FIG. 1 is a sectional view of an essential part of a liquid fuel combustion device according to an embodiment of the present invention.

FIG. 2 is a sectional view of a main part of an atomizing section in the same device.

FIG. 3 is a cross-sectional view of an essential part for explaining the action of an atomizing unit in the same device.

FIG. 4 is a cross-sectional view of essential parts of a liquid fuel combustion apparatus according to another embodiment of the present invention.

FIG. 5 is a sectional view of a main part of a conventional liquid fuel combustion device.

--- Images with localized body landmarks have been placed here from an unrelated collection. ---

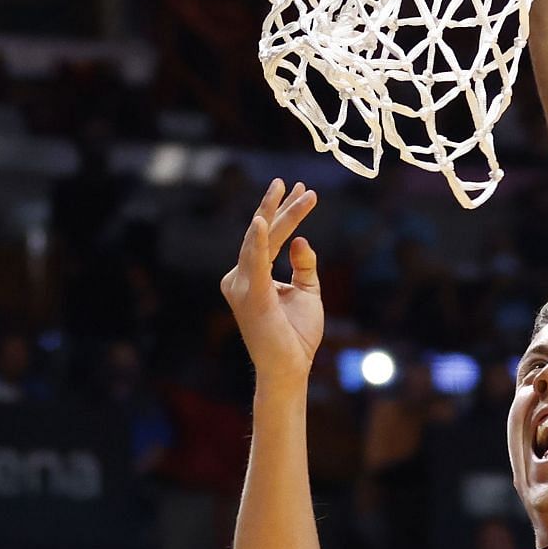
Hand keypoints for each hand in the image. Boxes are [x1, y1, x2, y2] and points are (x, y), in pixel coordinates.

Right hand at [219, 180, 321, 384]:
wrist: (290, 366)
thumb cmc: (296, 333)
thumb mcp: (307, 291)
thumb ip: (304, 264)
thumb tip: (302, 239)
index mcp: (251, 276)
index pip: (270, 237)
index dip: (285, 212)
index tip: (301, 189)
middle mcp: (240, 277)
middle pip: (264, 234)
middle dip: (280, 206)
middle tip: (296, 182)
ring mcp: (243, 286)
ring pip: (263, 240)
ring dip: (280, 214)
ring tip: (295, 190)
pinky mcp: (252, 295)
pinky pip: (255, 262)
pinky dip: (259, 241)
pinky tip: (263, 221)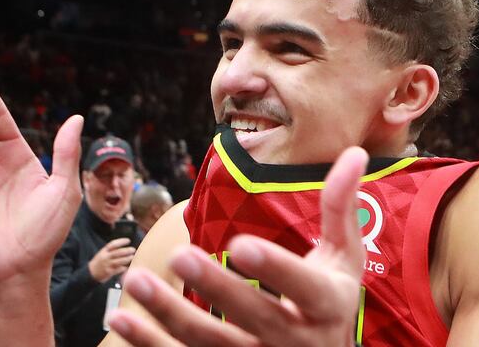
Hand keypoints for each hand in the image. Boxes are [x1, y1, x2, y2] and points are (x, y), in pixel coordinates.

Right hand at [89, 238, 136, 281]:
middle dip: (127, 250)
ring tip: (132, 257)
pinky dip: (124, 268)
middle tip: (133, 249)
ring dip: (127, 259)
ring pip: (119, 261)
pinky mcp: (109, 272)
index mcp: (103, 251)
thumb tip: (124, 247)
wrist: (90, 273)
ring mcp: (107, 265)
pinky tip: (127, 266)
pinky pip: (118, 269)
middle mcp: (105, 257)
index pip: (113, 244)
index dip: (121, 241)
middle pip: (117, 252)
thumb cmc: (99, 262)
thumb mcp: (102, 253)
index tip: (128, 240)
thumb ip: (111, 250)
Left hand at [108, 147, 367, 346]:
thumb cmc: (329, 300)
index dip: (273, 268)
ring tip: (136, 279)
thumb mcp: (344, 257)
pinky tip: (123, 317)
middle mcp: (294, 339)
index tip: (240, 244)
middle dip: (215, 287)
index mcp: (326, 303)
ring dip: (170, 314)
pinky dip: (152, 343)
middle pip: (251, 315)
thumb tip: (355, 152)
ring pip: (211, 343)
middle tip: (180, 255)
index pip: (302, 285)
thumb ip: (341, 207)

FIG. 6 is a cross-sectional view of essential parts of another conventional liquid fuel combustion apparatus.

[Explanation of symbols]

 20 Atomization chamber 21 Atomization section 29 Combustion section 31 Primary air supply section 34 Secondary air supply section 35 Fuel nozzle 36 Liquid fuel supply section 37 Nozzle head 39 Fuel ejection hole 40 Air nozzle 41 Air supply section 42 Air ejection hole 43 Aeration Department

 ─────────────────────────────────────────────────── ─── Continuation of the front page (72) Inventor Norio Nobuya 1006 Kadoma, Kadoma City, Osaka Prefecture Matsushita Electric Industrial Co., Ltd.

Claims (2)

[Claims] 1. A fuel nozzle having a liquid fuel supply portion to which liquid fuel is supplied, and a nozzle head connected to a tip of the fuel nozzle to form a fuel injection hole between the outer periphery of the tip of the fuel nozzle. Atomizing air is supplied so as to collide with a predetermined position of the fuel jet ejected in a thin film form from the fuel ejecting hole provided on the outer periphery of the fuel nozzle, and an air ejected outside the fuel ejecting hole An air nozzle having a hole and an air supply part for supplying air to the air ejection hole, an atomizing part formed of a ventilation part formed between the fuel nozzle and the air nozzle, and the atomizing part The atomization chamber, a primary air supply unit that supplies primary air to the atomization chamber, a combustion unit that is provided in communication with the atomization chamber downstream, and an air supply unit that supplies air to the combustion unit. A liquid fuel combustion apparatus having a secondary air supply unit. 2. The liquid fuel combustion apparatus according to claim 1, wherein the air ejection holes are provided so that an angle formed by the fuel jet direction and the air flow direction is 90 degrees or more.